La venida de Jesucristo quedó señalada con agua y sangre; no sólo con agua, sino con agua y sangre. El Espíritu mismo es testigo de esto, y el Espíritu es la verdad. Tres son los testigos: el Espíritu, el agua y la sangre; y los tres están de acuerdo.

1 Juan 5,6-8

Juan cita algunos de los testimonios que establecen quién es Jesús.
El agua simboliza el bautismo de Jesús, cuando Dios, por medio del Espíritu Santo baja en forma de paloma y lo declara como Hijo suyo, ungiéndolo para su ministerio. “Éste es mi Hijo amado, a quien he elegido.” (Mateo 3,17)

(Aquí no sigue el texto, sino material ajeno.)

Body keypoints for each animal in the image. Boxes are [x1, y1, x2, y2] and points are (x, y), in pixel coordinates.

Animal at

La sangre se refiere a la crucifixión, por medio de la cual Cristo completó su obra. Lo anunció en la última cena con los apóstoles (Mateo 26,26-29).

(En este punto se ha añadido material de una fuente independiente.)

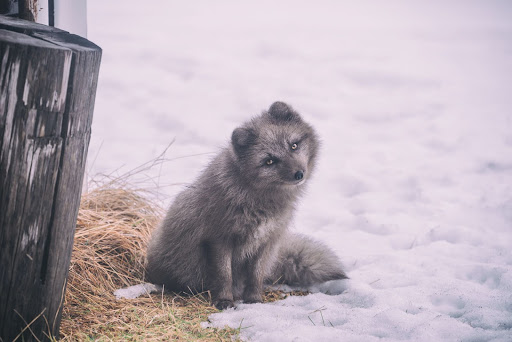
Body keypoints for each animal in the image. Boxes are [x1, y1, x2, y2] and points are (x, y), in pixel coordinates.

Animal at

Agua y sangre son mencionados porque el ministerio de Jesús comenzó con su bautismo y terminó con su muerte.
Esta verdad es sumamente importante, porque si sólo hubiera muerto como hombre, su sacrificio no habría servido para borrar el pecado humano, no habría podido llevar sobre sí los pecados del mundo, y el cristianismo sería sólo una religión vacía. Sólo un acto de Dios pudo anular el castigo que estaba reservado a nosotros por nuestros pecados.
El Espíritu Santo es la verdad, no puede mentir, por eso su testimonio es seguro.

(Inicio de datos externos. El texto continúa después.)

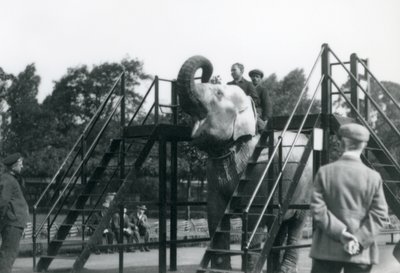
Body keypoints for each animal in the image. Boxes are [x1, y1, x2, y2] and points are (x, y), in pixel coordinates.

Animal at [177, 55, 314, 272]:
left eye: (218, 93)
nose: (205, 76)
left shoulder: (259, 170)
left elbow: (254, 217)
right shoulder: (212, 173)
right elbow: (215, 214)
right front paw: (221, 269)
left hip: (305, 186)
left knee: (296, 223)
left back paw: (285, 269)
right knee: (279, 225)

Nuestra certeza se basa en la promesa de Dios que nos ha dado vida eterna por medio de su Hijo. Eso es cierto ya sea que nos sintamos cerca o lejos de Él.
Sabemos que tenemos vida eterna porque creemos en la verdad de Dios. La vida eterna es la vida con y en Cristo. La vida y Jesucristo van juntos.
Que podamos ser testigos del amor de Cristo que viene a nuestras vidas, ese Cristo que se entregó por completo por nosotros, para que tengamos vida eterna y demos testimonio de su salvación.